### Dataset records
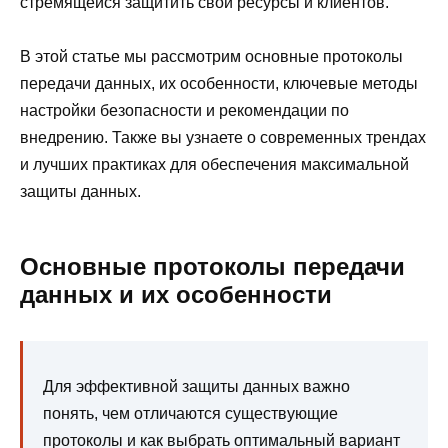
стремящейся защитить свои ресурсы и клиентов.
В этой статье мы рассмотрим основные протоколы
передачи данных, их особенности, ключевые методы
настройки безопасности и рекомендации по
внедрению. Также вы узнаете о современных трендах
и лучших практиках для обеспечения максимальной
защиты данных.
Основные протоколы передачи
данных и их особенности
Для эффективной защиты данных важно
понять, чем отличаются существующие
протоколы и как выбрать оптимальный вариант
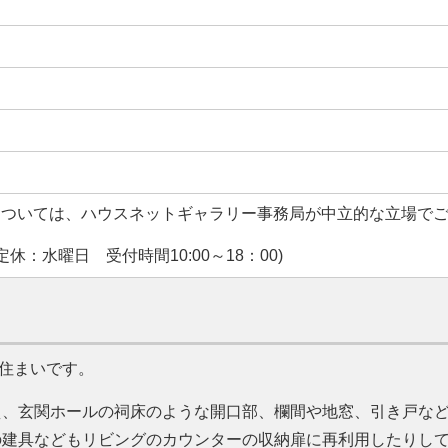
については、ハウスネットギャラリー事務局が中立的な立場で
休：水曜日 受付時間10:00～18：00)
住まいです。
え、玄関ホールの祠床のような開口部、欄間や地窓、引き戸な
の建具などもリビングのカウンターの収納扉に再利用したりし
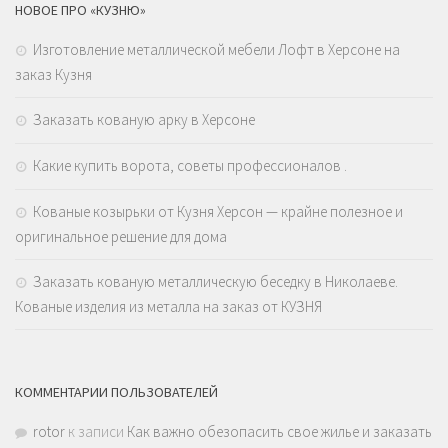
НОВОЕ ПРО «КУЗНЮ»
Изготовление металлической мебели Лофт в Херсоне на
заказ Кузня
Заказать кованую арку в Херсоне
Какие купить ворота, советы профессионалов .
Кованые козырьки от Кузня Херсон — крайне полезное и
оригинальное решение для дома
Заказать кованую металлическую беседку в Николаеве.
Кованые изделия из металла на заказ от КУЗНЯ
КОММЕНТАРИИ ПОЛЬЗОВАТЕЛЕЙ
rotor
к записи
Как важно обезопасить свое жилье и заказать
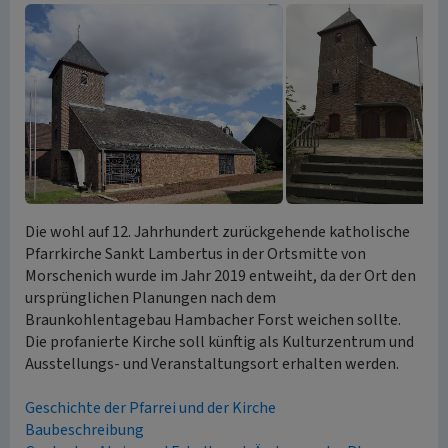
Die wohl auf 12. Jahrhundert zurückgehende katholische
Pfarrkirche Sankt Lambertus in der Ortsmitte von
Morschenich wurde im Jahr 2019 entweiht, da der Ort den
ursprünglichen Planungen nach dem
Braunkohlentagebau Hambacher Forst weichen sollte.
Die profanierte Kirche soll künftig als Kulturzentrum und
Ausstellungs- und Veranstaltungsort erhalten werden.
Geschichte der Pfarrei und der Kirche
Baubeschreibung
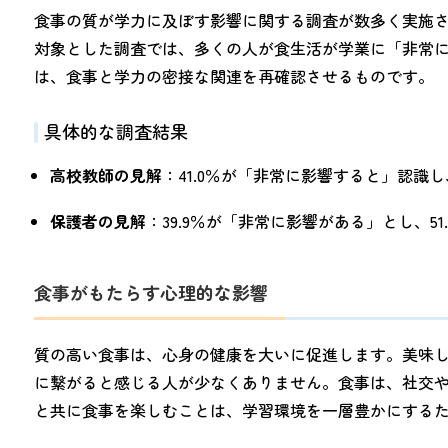
食事の質が学力に及ぼす影響に関する調査が数多く実施
対象とした調査では、多くの人が食生活が学業に「非常
は、食事と学力の密接な関連を再確認させるものです。
具体的な調査結果
高校教師の見解
：41.0％が「非常に影響すると」認識
保護者の見解
：39.9％が「非常に影響がある」とし、5
食事がもたらす心理的な影響
質の高い食事は、心身の健康を大いに促進します。美味
に繋がると感じる人が少なくありません。食事は、社交
と共に食事を楽しむことは、学習環境を一層豊かにする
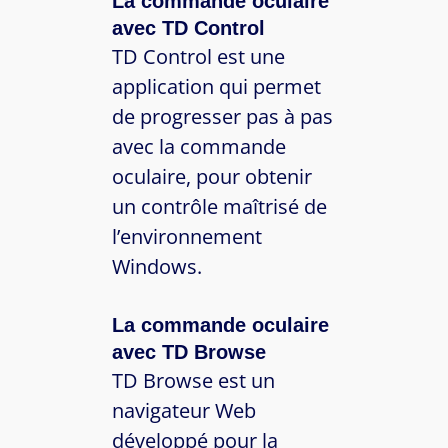
La commande oculaire
avec TD Control
TD Control est une
application qui permet
de progresser pas à pas
avec la commande
oculaire, pour obtenir
un contrôle maîtrisé de
l’environnement
Windows.
La commande oculaire
avec TD Browse
TD Browse est un
navigateur Web
développé pour la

### What to produce
Each line of the entries above that has the word "важно" is to be copied.

### Written response
Для эффективной защиты данных важно
Как важно обезопасить свое жилье и заказать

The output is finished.